Extracted records:
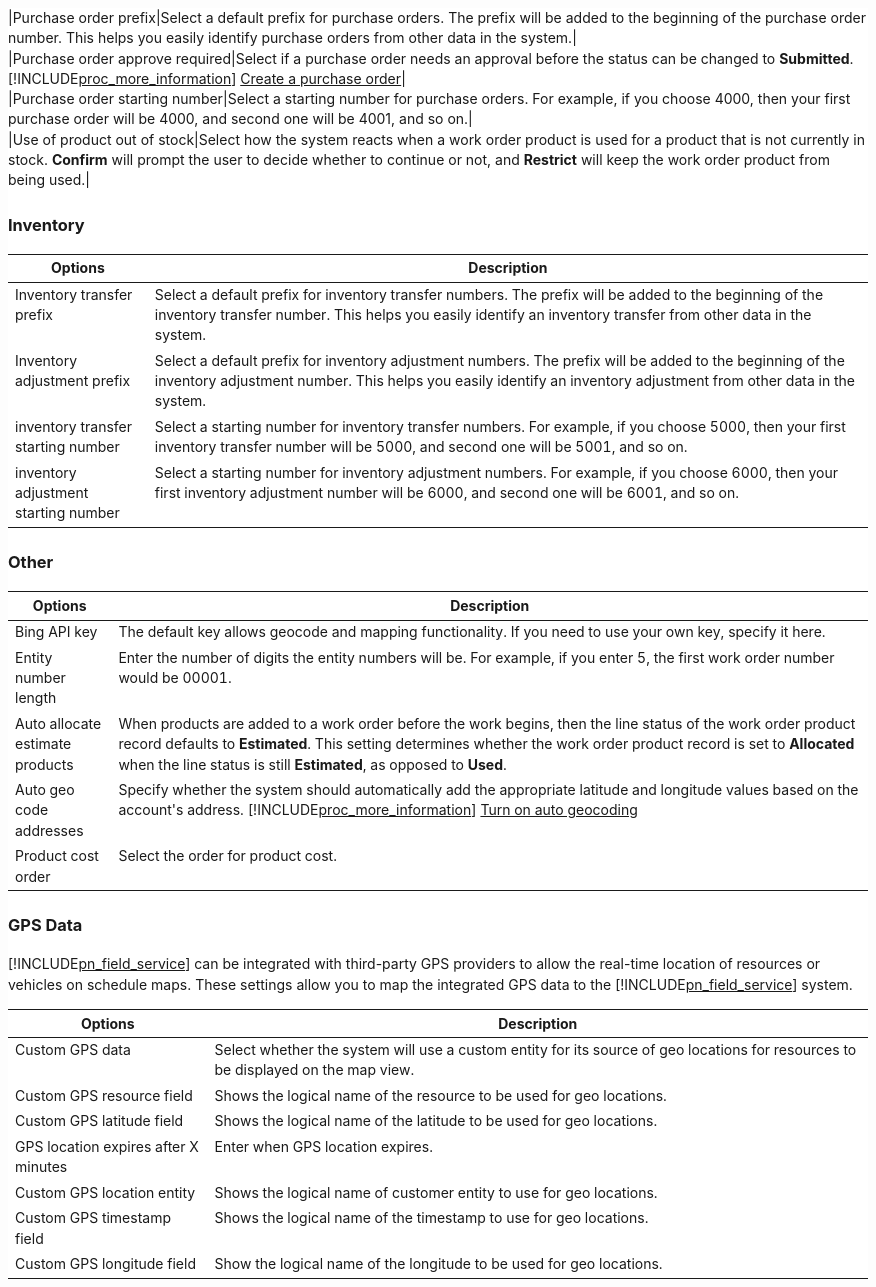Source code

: |Purchase order prefix|Select a default prefix for purchase orders. The prefix will  be added to the beginning of the purchase order number. This  helps you easily identify  purchase orders from other data in the system.|  
|Purchase order approve required|Select if a purchase order needs an approval before the status can be  changed to **Submitted**. [!INCLUDE[proc_more_information](../includes/proc-more-information.md)] [Create a purchase order](../field-service/create-purchase-order.md)|  
|Purchase order starting number|Select a starting number for purchase orders. For example, if you choose 4000, then your first purchase order will be 4000, and second one will be 4001, and so on.|  
|Use of product out of stock|Select how the system reacts when a work order product is used for a product that is not currently in stock. **Confirm** will prompt the user to decide whether to continue or not, and **Restrict** will keep the work order product from being used.|  
  
### Inventory  
  
|Options|Description|  
|-------------|-----------------|  
|Inventory transfer prefix|Select a default prefix for inventory transfer numbers. The prefix will  be added to the beginning of the inventory transfer number. This  helps you easily identify  an inventory transfer from other data in the system.|  
|Inventory adjustment prefix|Select a default prefix for inventory adjustment numbers. The prefix will  be added to the beginning of the inventory adjustment number. This  helps you easily identify  an inventory adjustment from other data in the system.|  
|inventory transfer starting number|Select a starting number for inventory transfer numbers. For example, if you choose 5000, then your first inventory transfer number will be 5000, and second one will be 5001, and so on.|  
|inventory adjustment starting number|Select a starting number for inventory adjustment numbers. For example, if you choose 6000, then your first inventory adjustment number will be 6000, and second one will be 6001, and so on.|  
  
### Other  
  
|Options|Description|  
|-------------|-----------------|  
|Bing API key|The default key allows geocode and mapping functionality. If you need to use your own  key, specify it here.|  
|Entity number length|Enter the number of digits the entity numbers will be. For example, if you enter 5, the first work order number would be 00001.|  
|Auto allocate estimate products|When products are added to a work order before the work begins, then the line status of the work order product record defaults to **Estimated**. This setting determines whether the work order product record is set to **Allocated** when the line status is still **Estimated**, as opposed to **Used**.|  
|Auto geo code addresses|Specify whether the system should automatically add the appropriate latitude and longitude values based on the account's address. [!INCLUDE[proc_more_information](../includes/proc-more-information.md)] [Turn on auto geocoding](../field-service/turn-on-auto-geocoding.md)|  
|Product cost order|Select the order for product cost.|  
  
### GPS Data  
 [!INCLUDE[pn_field_service](../includes/pn-field-service.md)] can be integrated with third-party GPS providers to allow the real-time location of resources or vehicles on schedule maps. These settings allow you to map the integrated GPS data to the [!INCLUDE[pn_field_service](../includes/pn-field-service.md)] system.  
  
|Options|Description|  
|-------------|-----------------|  
|Custom GPS data|Select whether the system will use  a custom entity for its source  of geo locations for resources to be displayed on the map view.|  
|Custom GPS resource field|Shows the logical name of the resource to be used for geo locations.|  
|Custom GPS latitude field|Shows the logical name of the latitude to be used for geo locations.|  
|GPS location expires after X minutes|Enter when GPS location expires.|  
|Custom GPS location entity|Shows the logical name of customer entity to use for geo locations.|  
|Custom GPS timestamp field|Shows the logical name of the timestamp to use for geo locations.|  
|Custom GPS longitude field|Show the logical name of the longitude to be used for geo locations.|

Directions for this task:
Please show each line of the rows above that contains the string "Shows". Case counts.

Response area:
|Custom GPS resource field|Shows the logical name of the resource to be used for geo locations.|  
|Custom GPS latitude field|Shows the logical name of the latitude to be used for geo locations.|  
|Custom GPS location entity|Shows the logical name of customer entity to use for geo locations.|  
|Custom GPS timestamp field|Shows the logical name of the timestamp to use for geo locations.|  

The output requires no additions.